- Tipchenitsa Location of Tipchenitsa
- Coordinates: 43°04′N 23°43′E﻿ / ﻿43.067°N 23.717°E
- Country: Bulgaria
- Provinces (Oblast): Vratsa Province

Government
- • Mayor: Georgi Georgiev
- Elevation: 436 m (1,430 ft)

Population
- • Total: 437
- Time zone: UTC+2 (EET)
- • Summer (DST): UTC+3 (EEST)
- Postal Code: 3164
- Area code: 09124

= Tipchenitsa =

Tipchenitsa (Типченица) is a village located in Mezdra Municipality, Part of Bulgaria's Vratsa Province.
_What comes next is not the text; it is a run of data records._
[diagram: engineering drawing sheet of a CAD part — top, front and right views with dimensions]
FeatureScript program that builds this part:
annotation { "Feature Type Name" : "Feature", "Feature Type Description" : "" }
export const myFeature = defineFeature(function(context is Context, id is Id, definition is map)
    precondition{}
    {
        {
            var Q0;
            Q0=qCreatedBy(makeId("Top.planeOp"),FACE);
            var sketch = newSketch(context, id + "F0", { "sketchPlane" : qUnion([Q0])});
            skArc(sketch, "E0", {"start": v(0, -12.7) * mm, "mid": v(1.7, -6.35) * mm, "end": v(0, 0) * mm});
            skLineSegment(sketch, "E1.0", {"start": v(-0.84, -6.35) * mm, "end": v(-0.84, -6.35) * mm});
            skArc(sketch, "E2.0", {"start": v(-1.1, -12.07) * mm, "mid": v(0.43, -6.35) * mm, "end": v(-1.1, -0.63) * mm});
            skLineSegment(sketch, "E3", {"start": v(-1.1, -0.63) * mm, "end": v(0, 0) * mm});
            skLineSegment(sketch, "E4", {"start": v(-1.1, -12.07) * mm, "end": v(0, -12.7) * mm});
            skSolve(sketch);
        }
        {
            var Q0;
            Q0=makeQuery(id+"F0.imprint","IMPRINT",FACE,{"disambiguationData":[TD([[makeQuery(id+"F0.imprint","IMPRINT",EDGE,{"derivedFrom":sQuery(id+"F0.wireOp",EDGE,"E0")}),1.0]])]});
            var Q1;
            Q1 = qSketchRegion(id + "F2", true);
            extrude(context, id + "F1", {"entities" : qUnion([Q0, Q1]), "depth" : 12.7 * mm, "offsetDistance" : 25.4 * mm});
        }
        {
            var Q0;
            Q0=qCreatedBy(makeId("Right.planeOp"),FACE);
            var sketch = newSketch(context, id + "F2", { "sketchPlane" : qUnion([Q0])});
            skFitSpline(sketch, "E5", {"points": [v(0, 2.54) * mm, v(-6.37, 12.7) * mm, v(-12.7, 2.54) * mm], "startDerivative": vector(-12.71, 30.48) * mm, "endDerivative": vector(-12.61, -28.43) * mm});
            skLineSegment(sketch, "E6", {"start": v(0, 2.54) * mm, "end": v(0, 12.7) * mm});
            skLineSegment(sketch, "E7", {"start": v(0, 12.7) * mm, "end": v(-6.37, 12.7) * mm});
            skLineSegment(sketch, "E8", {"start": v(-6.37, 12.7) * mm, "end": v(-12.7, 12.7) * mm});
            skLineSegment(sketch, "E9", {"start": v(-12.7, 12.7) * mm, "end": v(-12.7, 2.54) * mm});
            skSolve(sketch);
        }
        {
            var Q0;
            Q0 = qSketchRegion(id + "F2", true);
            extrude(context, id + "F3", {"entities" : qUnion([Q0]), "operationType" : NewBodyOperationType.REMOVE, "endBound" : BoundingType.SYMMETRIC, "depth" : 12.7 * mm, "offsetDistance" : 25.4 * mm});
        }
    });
It is located approximately 16 kilometers (10 miles) from the municipal town of Mezdra and 100 (62 miles) km from the Bulgarian capital Sofia.

==Geography==
The village of Tipchenitsa is located in a mountain area at the Western part of Balkan Mountains.

==Climate==
The climate is humid continental, similar to that of Sofia. The average annual temperature is about 11 °C (52 °F).

==Population==
According to the 2011 census, the village has a population of 437 people, most of whom are ethnic Bulgarians. There is a small Roma Gypsy community.

==Tourism==
The village is located in a rural region and there are not many attractions. The area is good for hiking with its nice flora and fauna. There is only one hotel in Tipchenitsa - a small family owned 3 star place located in the building of the old school.